Large dataset (HDF5) with concurrent reads - and buffer?

Dear all,

I’m currently building a large textual dataset which will grow to tens of millions of text objects (i.e., rows in my dataset) pretty soon. My goal, among other things, is to apply neural topic modelling. I have access to GPUs, however, the whole dataset won’t fit into memory… so I need to come up with an efficient and effective solution for training.

My current plan:

  • Store the data in single HDF5 file.

  • HDF5 allows concurrent reads so I can use PyTorch’s DataLoader with multiple workers to split the workload.

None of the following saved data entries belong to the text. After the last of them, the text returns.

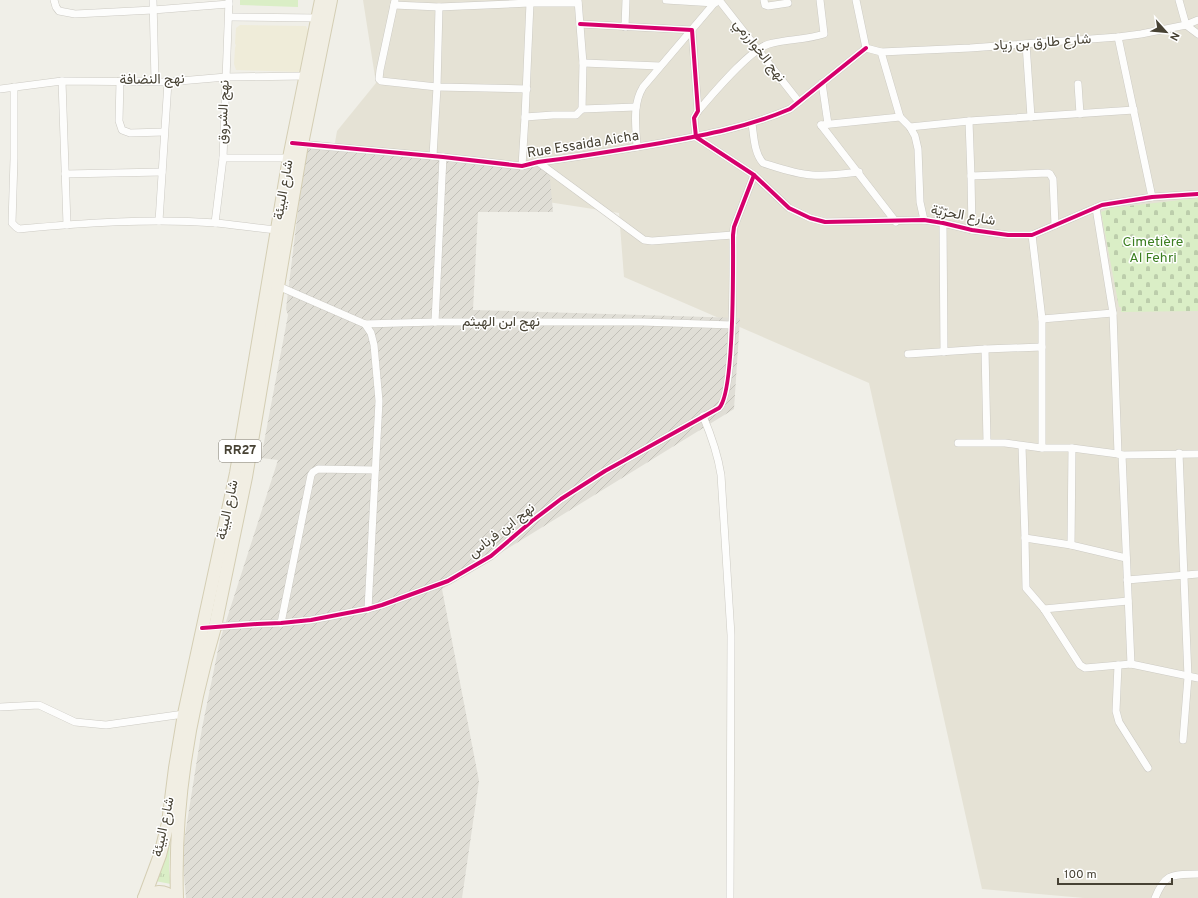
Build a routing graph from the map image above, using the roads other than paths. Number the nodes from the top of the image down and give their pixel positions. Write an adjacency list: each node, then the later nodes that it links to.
1 (54, 0): 19 (street)
2 (153, 0): 19 (street)
3 (321, 0): 21 (main road, شارع البيئة / RR27)
4 (331, 0): 62 (main road, شارع البيئة / RR27)
5 (626, 0): 25 (street)
6 (666, 0): 11 (street)
7 (764, 0): 17 (street)
8 (820, 0): 31 (street)
9 (856, 0): 30 (street)
10 (1179, 0): 24 (street)
11 (717, 1): 26 (street); 31 (street, نهج الخوارزمي)
12 (229, 2): 19 (street); 20 (street, نهج الشروق)
13 (578, 2): 16 (street); 23 (street)
14 (395, 3): 18 (street); 44 (street)
15 (459, 3): 16 (street); 18 (street)
16 (530, 3): 45 (street)
17 (788, 3)
18 (438, 7): 44 (street)
19 (153, 10): 39 (street)
20 (229, 17): 21 (street); 36 (street, نهج الشروق)
21 (318, 18): 35 (main road, شارع البيئة / RR27)
22 (1198, 20): 24 (street, شارع طارق بن زياد)
23 (580, 24): 25 (street); 33 (street)
24 (1186, 25): 27 (street); 28 (street, شارع طارق بن زياد)
25 (625, 27): 26 (street)
26 (692, 30): 34 (street); 51 (street)
27 (1198, 34)
28 (1118, 37): 29 (street, شارع طارق بن زياد); 50 (street)
29 (1026, 44): 32 (street, شارع طارق بن زياد); 53 (street)
30 (866, 48): 32 (street, شارع طارق بن زياد); 41 (street, Rue Essaida Aicha)
31 (757, 50): 47 (street, نهج الخوارزمي); 51 (street)
32 (881, 52): 55 (street)
33 (583, 63): 34 (street); 49 (street)
34 (660, 66): 48 (street)
35 (305, 76): 36 (street, نهج النضافة); 62 (main road, شارع البيئة / RR27)
36 (226, 77): 40 (street, نهج النضافة); 66 (street, نهج الشروق)
37 (62, 81): 38 (street, نهج النضافة); 43 (street, نهج النضافة); 72 (street)
38 (120, 81): 39 (street, نهج النضافة); 60 (street)
39 (155, 81): 40 (street, نهج النضافة)
40 (168, 82): 60 (street)
41 (822, 83): 47 (street, Rue Essaida Aicha); 58 (street)
42 (1078, 84): 52 (street)
43 (14, 87): 46 (street, نهج النضافة); 83 (street)
44 (437, 87): 45 (street); 64 (street)
45 (527, 89): 54 (street)
46 (0, 90)
47 (799, 102): 57 (street, Rue Essaida Aicha)
48 (636, 107): 49 (street); 63 (street)
49 (582, 108): 54 (street)
50 (1134, 110): 52 (street); 76 (street)
51 (698, 111): 61 (street)
52 (1080, 114): 53 (street)
53 (1031, 116): 56 (street)
54 (525, 117): 69 (street)
55 (900, 117): 58 (street); 59 (street)
56 (969, 121): 59 (street); 74 (street)
57 (752, 124): 61 (street, Rue Essaida Aicha); 71 (street)
58 (824, 124): 71 (street)
59 (910, 127): 78 (street)
60 (164, 132): 70 (street)
61 (696, 137): 63 (street, Rue Essaida Aicha); 73 (street, شارع الحرّيّة)
62 (297, 144): 64 (street, Rue Essaida Aicha); 67 (main road, شارع البيئة / RR27); 89 (main road, شارع البيئة / RR27)
63 (637, 147): 68 (street, Rue Essaida Aicha)
64 (433, 156): 65 (street, Rue Essaida Aicha)
65 (443, 157): 69 (street, Rue Essaida Aicha); 92 (street)
66 (222, 158): 67 (street); 81 (street, نهج الشروق)
67 (289, 158): 85 (main road, شارع البيئة / RR27)
68 (538, 162): 69 (street, Rue Essaida Aicha); 87 (street)
69 (522, 166)
70 (162, 172): 72 (street); 79 (street)
71 (859, 172): 80 (street)
72 (65, 174): 83 (street)
73 (754, 175): 80 (street, شارع الحرّيّة); 87 (street)
74 (971, 176): 84 (street); 86 (street)
75 (1198, 194): 76 (street, شارع الحرّيّة)
76 (1152, 197): 77 (street, شارع الحرّيّة)
77 (1096, 208): 84 (street, شارع الحرّيّة); 90 (street)
78 (924, 220): 80 (street, شارع الحرّيّة); 82 (street, شارع الحرّيّة)
79 (159, 221): 81 (street); 83 (street)
80 (896, 222)
81 (215, 223): 85 (street)
82 (943, 223): 86 (street, شارع الحرّيّة); 97 (street)
83 (67, 224)
84 (1055, 225): 88 (street, شارع الحرّيّة)
85 (277, 230): 120 (main road, شارع البيئة / RR27)
86 (972, 230): 88 (street, شارع الحرّيّة)
87 (733, 235): 94 (street)
88 (1032, 235): 91 (street)
89 (278, 286): 93 (street, نهج ابن الهيثم); 119 (main road, شارع البيئة / RR27)
90 (1113, 313): 91 (street); 107 (street)
91 (1042, 318): 95 (street)
92 (435, 322): 93 (street, نهج ابن الهيثم); 94 (street, نهج ابن الهيثم)
93 (365, 324): 108 (street)
94 (732, 325): 99 (street, نهج ابن فرناس)
95 (1042, 348): 96 (street); 103 (street)
96 (985, 349): 97 (street); 100 (street)
97 (944, 352): 98 (street)
98 (908, 354)
99 (703, 416): 116 (street, نهج ابن فرناس); 133 (street)
100 (987, 442): 101 (street); 102 (street)
101 (958, 443)
102 (1022, 446): 103 (street); 109 (street)
103 (1042, 448): 104 (street)
104 (1072, 448): 107 (street); 110 (street)
105 (1179, 454): 106 (street); 107 (street); 113 (street)
106 (1198, 454)
107 (1120, 455): 111 (street)
108 (375, 470): 116 (street); 118 (street)
109 (1025, 538): 110 (street); 117 (street)
110 (1071, 545): 111 (street)
111 (1126, 558): 114 (street)
112 (1198, 574): 113 (street)
113 (1184, 576): 114 (street); 123 (street)
114 (1127, 580): 115 (street)
115 (1128, 602): 117 (street); 121 (street)
116 (368, 609): 118 (street, نهج ابن فرناس)
117 (1044, 609): 122 (street)
118 (281, 623): 119 (street, نهج ابن فرناس)
119 (215, 627): 120 (street, نهج ابن فرناس); 132 (main road, شارع البيئة / RR27)
120 (202, 628): 126 (main road, شارع البيئة / RR27)
121 (1131, 664): 122 (street); 123 (street)
122 (1118, 665): 128 (street)
123 (1188, 677): 124 (street); 127 (street)
124 (1198, 678)
125 (0, 707): 126 (street)
126 (184, 714): 130 (main road, شارع البيئة / RR27)
127 (1183, 740)
128 (1148, 768)
129 (1198, 874): 134 (street)
130 (144, 898): 131 (main road, RR27)
131 (173, 898)
132 (177, 898)
133 (730, 898)
134 (1155, 898)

  • I’d also want to load random batches from the dataset which should be possible with HDF5… will still have to evaluate reading speed implications, though.

  • There has been some discussion in this forum around this topic (e.g., DataLoader, when num_worker >0, there is bug) which is already pretty helpful!

  • However, what I haven’t really found out so far how I could possibly combine this with some sort of buffer: In principal, my idea would be to load x number of batches (with random samples from the dataset) into memory (the buffer) to minimize reading from the file. I think that the Sampler DataPipe from PyTorch goes into this direction… but I don’t really need an iterative solution (I want to be able to store random random samples while making sure that I don’t sample the same random samples across workers…).

Has anyone ever implemented something like that? Possibly with public code? Any thoughts are appreciated, thanks!